Looking for Andrew's kin, on the other hand, worked out great last week, but not today. Why? I suspect the ThruLines readout provided at Ancestry.com changes periodically, based on the fact that a major portion of the data is drawn from subscribers' own self-reported family trees. Change enough trees, see the resulting reports change, as well.
This week, for instance, I suddenly have had my fifth great-grandparent—father, presumably, of both Charles and Andrew McClellan—changed from the "Unknown" entry I had listed in my own tree to parent of a daughter, not the man I'd been expecting.
I remember seeing ThruLines listings for Andrew last week, but now—poof!—they are gone. Worse, now my own fourth great-grandfather shows up in the tool listed as a great-something grand uncle to me. And yet, when I blink hard and go back to look again a few hours later, everything is different once again.
I saw it, though: this listing of DNA cousins who descended from Andrew McClellan. I saw it; I know I did. And I check again, just to make sure. And—reverse poof!—there he is once again, founding father of a whole line of DNA matches. What brought him back?
True, the preponderance of the ThruLines connection is based on aggregated information from other subscribers' trees, so I shouldn't forget that detail. It is a tool, after all. Sometimes, a tool is just what we need; other times, we need to look for a more suitable application.

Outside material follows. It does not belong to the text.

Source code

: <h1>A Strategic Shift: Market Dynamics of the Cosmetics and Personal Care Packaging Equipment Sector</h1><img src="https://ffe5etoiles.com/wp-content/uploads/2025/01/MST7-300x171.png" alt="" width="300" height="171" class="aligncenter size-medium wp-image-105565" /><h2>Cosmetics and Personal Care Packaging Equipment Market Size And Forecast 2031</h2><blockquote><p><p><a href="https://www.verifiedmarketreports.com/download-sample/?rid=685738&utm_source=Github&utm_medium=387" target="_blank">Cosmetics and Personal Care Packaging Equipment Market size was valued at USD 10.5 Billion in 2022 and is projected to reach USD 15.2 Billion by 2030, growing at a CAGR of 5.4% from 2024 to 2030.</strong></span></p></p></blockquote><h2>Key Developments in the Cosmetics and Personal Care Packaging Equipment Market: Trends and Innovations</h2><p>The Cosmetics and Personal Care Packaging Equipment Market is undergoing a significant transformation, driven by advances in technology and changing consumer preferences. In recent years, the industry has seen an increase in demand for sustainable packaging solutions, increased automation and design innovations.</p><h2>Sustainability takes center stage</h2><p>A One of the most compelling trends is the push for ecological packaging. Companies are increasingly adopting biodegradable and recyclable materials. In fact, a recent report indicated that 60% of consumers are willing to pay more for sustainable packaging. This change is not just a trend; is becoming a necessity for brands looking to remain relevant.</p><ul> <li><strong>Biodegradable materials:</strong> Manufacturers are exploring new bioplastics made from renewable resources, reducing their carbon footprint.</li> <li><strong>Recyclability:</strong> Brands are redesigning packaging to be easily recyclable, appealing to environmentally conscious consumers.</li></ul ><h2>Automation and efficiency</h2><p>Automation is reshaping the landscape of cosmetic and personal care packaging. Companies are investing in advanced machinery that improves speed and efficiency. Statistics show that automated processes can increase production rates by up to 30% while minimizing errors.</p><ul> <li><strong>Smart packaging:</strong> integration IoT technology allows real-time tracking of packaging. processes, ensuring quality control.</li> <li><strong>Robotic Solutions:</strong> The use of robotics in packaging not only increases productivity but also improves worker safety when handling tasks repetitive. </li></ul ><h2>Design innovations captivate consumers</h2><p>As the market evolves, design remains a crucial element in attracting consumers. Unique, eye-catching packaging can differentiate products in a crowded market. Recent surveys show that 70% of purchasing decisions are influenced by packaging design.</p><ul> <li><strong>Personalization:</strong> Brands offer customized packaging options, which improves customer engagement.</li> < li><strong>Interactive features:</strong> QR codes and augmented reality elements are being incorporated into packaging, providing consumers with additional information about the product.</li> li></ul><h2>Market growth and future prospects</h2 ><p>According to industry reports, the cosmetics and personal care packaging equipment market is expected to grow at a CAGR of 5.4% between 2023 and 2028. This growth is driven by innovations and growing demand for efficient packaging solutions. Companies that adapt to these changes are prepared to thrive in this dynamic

And yet, for a DNA cousin to link me back to the brother of a fourth great-grandfather, I'd need to be discovering sixth cousins among my matches. Referring to the Shared cM Project at DNA Painter, I can see that that would require finding a match within the range dropping from seventy one centiMorgans on the high end to zero on the other end. Small wonder, then, that I find most of the seventeen matches reaching back to Andrew hovering dangerously close to the ten cM range. That certainly falls within the numbers experienced in the more than sixty thousand data points submitted by participants in the Shared cM Project to date.
The numbers, seemingly too close to the Identical By State dilemma, bring me precipitously near a lack of confidence in what the numbers could represent. Granted, those numbers could turn up for a closer relationship; even third cousins, for instance, might not share any genetic material, according to a DNA test. It is clear from the paper trail, though, that these matches are not closer than sixth cousin. They could, however, represent even more distant relationships; a seventh cousin might produce a similar genetic count, pushing the Most Recent Common Ancestor back even one generation further removed. Charles and Andrew might not be siblings, after all.
While I most certainly will be spending the weekend churning out a bibliographic litany of documentation resources on the descendants of this Andrew McClellan, it is time to specifically look for any records which confirm or reject the notion that Charles and Andrew were brothers.
That, by the way, brings me back to my original research goal for this month: to learn everything I can about where Charles came from—especially such details on who his parents might have been, and even whom he married, somewhere back in South Carolina in the very earliest years of the nineteenth century.